Supplying both a gripping mystery story and an authoritative portrait of the artist as a young man, Drennan wades through the myths surrounding Wright and the massacre, casting fresh light on the formulation of Wright’s architectural ideology and the cataclysmic effects that the Taliesin murders exerted on the fabled architect and on his subsequent designs.
Do you like historical fiction? Try Brothers by Da Chen. The book takes place in China during the Cultural Revolution and concerns two brothers, Tan and Shento, one born to wealth and privilege , the other to poverty and shame. The story follows their lives as they grow to manhood and fulfill their destinies. Though a work of fiction, the author has also written memoirs of his life in China, and this book draws upon his experiences during those tumultuous times.
One charming tradition of Valentine’s Day is to make a card for your intended; somehow the fact that you took the effort to make something by hand suggests just how important that person is to you. Love Notes, edited by Jan Stephenson, shows you how creative and beautiful a handmade card can be. Full of exquisite detail and fresh ideas from a variety of artists, the techniques used are generally easily mastered by anyone. So grab the scissors and glue gun and put your imagination to work!

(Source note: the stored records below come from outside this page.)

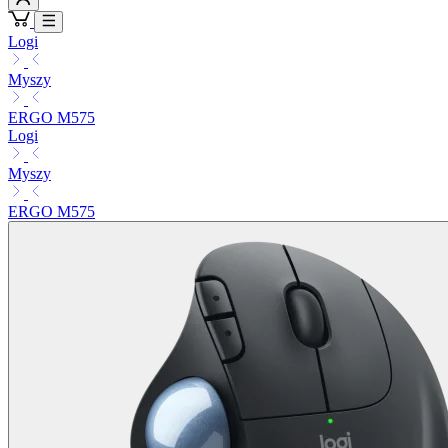
Logi
Myszy
ERGO M575
Logi
Myszy
ERGO M575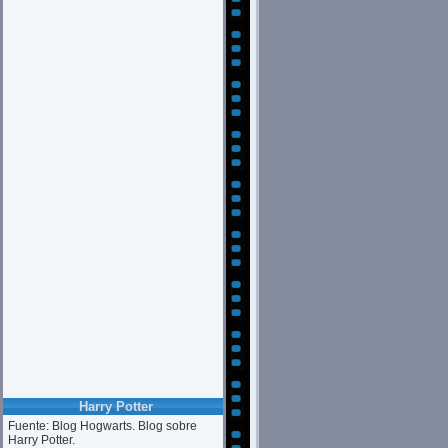
Harry Potter
Fuente: Blog Hogwarts. Blog sobre
Harry Potter.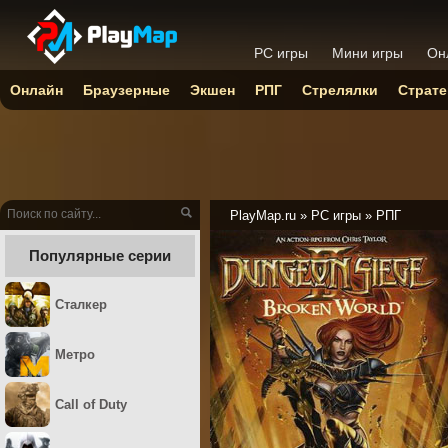
PC игры
Мини игры
Он
Онлайн
Браузерные
Экшен
РПГ
Стрелялки
Страте
PlayMap.ru
»
PC игры
»
РПГ
Популярные серии
Сталкер
Метро
Call of Duty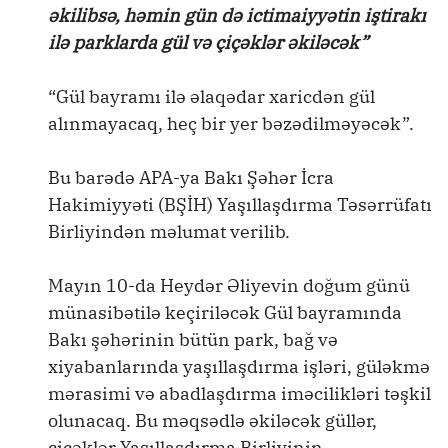
əkilibsə, həmin gün də ictimaiyyətin iştirakı
ilə parklarda gül və çiçəklər əkiləcək”
“Gül bayramı ilə əlaqədar xaricdən gül
alınmayacaq, heç bir yer bəzədilməyəcək”.
Bu barədə APA-ya Bakı Şəhər İcra
Hakimiyyəti (BŞİH) Yaşıllaşdırma Təsərrüfatı
Birliyindən məlumat verilib.
Mayın 10-da Heydər Əliyevin doğum günü
münasibətilə keçiriləcək Gül bayramında
Bakı şəhərinin bütün park, bağ və
xiyabanlarında yaşıllaşdırma işləri, güləkmə
mərasimi və abadlaşdırma iməcilikləri təşkil
olunacaq. Bu məqsədlə əkiləcək güllər,
çiçəklər Yaşıllaşdırma Birliyinin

Offering a peek into the largely closed and secret world of the Japanese royal family, The Commoner by John Schwartz is the story of Haruko, the first commoner to marry into the oldest monarchy in the world. Set in the years immediately after World War II when Japan was undergoing great change, Haruko goes from the relative freedom of a well-educated college graduate to a tightly the controlled world of a princess whose only duty was to produce a male heir. Spare and beautiful, it is a culture very foreign to us, but the thoughts and feelings of its characters are universal. While the storyline is somewhat similar to recent real-life events in Japan, this is a novelization, beautifully imagined.